SUPPLIED RECORDS »

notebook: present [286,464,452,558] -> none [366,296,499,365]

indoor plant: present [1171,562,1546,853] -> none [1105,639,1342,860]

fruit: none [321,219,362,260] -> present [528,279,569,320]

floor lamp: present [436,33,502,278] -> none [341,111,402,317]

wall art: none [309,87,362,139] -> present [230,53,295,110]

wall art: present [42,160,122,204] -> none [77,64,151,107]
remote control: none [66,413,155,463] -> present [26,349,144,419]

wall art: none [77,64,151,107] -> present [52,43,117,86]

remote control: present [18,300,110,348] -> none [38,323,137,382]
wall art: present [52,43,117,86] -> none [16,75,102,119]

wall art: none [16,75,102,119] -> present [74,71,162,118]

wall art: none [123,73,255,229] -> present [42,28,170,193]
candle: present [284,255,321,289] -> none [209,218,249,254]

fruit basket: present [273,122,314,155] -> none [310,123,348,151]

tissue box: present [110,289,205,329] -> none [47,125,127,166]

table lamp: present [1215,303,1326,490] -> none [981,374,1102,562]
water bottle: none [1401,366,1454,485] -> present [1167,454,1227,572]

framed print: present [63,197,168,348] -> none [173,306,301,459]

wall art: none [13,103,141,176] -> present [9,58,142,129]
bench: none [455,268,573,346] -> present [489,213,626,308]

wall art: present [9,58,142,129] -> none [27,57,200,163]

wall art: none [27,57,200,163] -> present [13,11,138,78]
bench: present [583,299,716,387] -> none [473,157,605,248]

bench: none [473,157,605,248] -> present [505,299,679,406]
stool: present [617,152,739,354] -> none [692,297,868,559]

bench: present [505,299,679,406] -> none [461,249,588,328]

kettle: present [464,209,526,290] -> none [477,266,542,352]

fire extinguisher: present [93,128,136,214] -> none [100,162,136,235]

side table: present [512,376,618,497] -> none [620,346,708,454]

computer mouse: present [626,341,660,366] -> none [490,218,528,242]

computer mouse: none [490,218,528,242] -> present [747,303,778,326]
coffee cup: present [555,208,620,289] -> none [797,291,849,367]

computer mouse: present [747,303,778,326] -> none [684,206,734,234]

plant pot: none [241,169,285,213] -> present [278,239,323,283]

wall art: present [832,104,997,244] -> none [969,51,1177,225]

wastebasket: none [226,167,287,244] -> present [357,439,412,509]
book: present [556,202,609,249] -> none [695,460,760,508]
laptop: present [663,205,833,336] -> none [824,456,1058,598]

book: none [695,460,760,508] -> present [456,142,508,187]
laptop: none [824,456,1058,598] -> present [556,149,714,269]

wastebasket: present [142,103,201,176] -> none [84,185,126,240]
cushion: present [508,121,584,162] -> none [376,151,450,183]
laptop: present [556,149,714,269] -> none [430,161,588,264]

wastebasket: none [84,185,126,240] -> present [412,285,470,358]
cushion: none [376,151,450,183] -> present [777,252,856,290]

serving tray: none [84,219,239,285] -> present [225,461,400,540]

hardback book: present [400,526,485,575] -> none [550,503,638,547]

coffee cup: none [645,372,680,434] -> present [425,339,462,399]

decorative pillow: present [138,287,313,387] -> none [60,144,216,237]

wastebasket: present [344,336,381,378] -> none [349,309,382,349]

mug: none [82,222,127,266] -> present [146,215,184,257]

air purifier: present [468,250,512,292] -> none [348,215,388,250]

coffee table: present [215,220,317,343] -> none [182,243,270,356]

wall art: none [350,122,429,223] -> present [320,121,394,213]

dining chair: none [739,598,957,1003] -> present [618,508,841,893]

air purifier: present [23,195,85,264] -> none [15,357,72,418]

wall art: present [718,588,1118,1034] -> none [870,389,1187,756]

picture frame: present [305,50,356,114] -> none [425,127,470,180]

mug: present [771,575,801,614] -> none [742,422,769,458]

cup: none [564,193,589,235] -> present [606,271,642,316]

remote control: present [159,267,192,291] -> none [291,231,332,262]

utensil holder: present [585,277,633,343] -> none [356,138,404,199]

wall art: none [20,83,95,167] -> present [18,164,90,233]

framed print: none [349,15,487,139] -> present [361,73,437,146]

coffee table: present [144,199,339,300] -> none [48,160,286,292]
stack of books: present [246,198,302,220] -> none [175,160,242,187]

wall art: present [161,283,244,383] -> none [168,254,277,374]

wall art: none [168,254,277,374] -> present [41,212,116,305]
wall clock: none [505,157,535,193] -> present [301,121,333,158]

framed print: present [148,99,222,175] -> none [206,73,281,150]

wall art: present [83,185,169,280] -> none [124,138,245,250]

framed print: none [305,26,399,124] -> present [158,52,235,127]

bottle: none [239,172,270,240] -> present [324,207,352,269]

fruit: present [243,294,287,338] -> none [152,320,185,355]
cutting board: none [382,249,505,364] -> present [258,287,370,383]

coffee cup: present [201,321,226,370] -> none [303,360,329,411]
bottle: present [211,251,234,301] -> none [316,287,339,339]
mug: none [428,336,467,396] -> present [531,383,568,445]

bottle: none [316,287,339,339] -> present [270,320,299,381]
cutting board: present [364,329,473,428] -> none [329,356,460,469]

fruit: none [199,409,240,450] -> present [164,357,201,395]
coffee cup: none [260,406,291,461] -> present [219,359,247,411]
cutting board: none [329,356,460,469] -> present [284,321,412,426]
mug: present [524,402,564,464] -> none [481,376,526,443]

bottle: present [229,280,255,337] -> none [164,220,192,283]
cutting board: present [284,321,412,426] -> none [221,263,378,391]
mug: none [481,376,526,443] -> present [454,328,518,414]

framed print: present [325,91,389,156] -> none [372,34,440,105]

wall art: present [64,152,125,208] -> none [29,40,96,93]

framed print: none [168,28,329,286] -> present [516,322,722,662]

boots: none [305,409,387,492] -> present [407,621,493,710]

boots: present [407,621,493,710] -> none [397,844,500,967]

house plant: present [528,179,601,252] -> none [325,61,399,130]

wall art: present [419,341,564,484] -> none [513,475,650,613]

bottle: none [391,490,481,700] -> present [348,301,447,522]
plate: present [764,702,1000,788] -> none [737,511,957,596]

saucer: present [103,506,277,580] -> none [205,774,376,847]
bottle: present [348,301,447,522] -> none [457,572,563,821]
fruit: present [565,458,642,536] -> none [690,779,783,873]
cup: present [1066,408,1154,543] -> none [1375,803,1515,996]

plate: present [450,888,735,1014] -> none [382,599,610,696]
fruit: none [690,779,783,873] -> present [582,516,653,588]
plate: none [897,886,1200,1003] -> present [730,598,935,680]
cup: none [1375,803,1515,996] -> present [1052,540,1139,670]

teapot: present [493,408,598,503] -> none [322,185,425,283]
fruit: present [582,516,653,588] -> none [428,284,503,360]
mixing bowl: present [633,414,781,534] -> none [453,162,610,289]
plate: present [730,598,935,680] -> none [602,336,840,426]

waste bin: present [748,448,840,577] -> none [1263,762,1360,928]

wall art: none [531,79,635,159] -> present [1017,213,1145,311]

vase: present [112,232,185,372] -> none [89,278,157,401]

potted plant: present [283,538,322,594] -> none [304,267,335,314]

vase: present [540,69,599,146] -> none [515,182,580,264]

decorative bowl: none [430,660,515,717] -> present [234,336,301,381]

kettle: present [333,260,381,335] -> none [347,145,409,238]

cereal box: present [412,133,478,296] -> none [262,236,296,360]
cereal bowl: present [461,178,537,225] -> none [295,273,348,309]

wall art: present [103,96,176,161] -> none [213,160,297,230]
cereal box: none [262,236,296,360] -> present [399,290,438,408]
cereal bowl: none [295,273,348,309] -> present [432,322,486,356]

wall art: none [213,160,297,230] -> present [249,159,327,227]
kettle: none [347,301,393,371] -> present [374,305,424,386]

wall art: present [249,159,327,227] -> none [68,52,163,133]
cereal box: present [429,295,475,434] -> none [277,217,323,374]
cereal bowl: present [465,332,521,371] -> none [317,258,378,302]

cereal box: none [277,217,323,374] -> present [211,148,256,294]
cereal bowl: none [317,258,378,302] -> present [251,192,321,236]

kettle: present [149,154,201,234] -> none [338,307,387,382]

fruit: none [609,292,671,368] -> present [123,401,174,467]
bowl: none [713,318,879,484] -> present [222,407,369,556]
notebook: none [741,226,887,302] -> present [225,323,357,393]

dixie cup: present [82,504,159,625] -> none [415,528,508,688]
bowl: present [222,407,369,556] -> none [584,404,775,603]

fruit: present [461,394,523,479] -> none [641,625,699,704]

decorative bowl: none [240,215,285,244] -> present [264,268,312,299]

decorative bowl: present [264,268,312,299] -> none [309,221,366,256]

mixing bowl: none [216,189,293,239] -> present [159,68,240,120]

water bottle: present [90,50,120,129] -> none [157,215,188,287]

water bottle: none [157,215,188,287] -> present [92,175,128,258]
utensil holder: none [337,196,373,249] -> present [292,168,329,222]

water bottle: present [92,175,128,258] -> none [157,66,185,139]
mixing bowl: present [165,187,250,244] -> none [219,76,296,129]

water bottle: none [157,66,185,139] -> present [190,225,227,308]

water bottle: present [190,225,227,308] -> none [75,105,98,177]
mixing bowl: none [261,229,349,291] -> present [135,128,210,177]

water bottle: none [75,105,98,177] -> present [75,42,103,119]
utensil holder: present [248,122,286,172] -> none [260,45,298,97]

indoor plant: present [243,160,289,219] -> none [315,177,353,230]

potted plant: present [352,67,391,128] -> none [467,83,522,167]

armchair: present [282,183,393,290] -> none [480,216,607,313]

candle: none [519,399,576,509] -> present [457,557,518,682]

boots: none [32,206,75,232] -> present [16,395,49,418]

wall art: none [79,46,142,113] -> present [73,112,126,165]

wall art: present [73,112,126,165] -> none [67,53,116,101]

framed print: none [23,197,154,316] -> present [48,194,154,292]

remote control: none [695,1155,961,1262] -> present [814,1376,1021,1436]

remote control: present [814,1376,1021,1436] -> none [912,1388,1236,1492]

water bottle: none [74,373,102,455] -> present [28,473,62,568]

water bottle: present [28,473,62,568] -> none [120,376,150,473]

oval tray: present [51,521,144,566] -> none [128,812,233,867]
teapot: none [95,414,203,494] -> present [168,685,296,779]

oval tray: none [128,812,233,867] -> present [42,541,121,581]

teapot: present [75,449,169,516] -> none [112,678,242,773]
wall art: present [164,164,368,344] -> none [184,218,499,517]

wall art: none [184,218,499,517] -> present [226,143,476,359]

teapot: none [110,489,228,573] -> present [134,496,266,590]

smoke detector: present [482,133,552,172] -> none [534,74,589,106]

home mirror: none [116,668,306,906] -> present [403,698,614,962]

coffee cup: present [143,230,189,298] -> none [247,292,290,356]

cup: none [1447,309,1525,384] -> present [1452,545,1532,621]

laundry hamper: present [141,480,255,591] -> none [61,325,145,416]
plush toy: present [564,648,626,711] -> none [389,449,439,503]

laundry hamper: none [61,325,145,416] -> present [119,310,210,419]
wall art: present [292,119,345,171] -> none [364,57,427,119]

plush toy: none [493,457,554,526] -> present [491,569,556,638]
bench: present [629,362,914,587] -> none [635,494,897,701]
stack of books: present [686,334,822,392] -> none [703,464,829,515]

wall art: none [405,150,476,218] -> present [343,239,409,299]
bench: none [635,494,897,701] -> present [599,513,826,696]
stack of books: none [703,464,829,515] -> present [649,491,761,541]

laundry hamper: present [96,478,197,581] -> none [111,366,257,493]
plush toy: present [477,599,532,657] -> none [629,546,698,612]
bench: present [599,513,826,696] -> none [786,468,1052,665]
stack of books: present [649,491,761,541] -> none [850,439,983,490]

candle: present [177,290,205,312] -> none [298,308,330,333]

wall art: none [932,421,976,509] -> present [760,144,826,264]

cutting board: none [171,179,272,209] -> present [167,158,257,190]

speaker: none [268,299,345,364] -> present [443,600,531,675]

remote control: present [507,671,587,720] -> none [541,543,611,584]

JOB ITEM » Each line above from the one with "bottle: none [239,172,270,240]" up to and including the one with "coffee cup: present [201,321,226,370]" must be set down exactly, and no line outside that span may appear.

SOLUTION FOR THIS PROBLEM »
bottle: none [239,172,270,240] -> present [324,207,352,269]

fruit: present [243,294,287,338] -> none [152,320,185,355]
cutting board: none [382,249,505,364] -> present [258,287,370,383]

coffee cup: present [201,321,226,370] -> none [303,360,329,411]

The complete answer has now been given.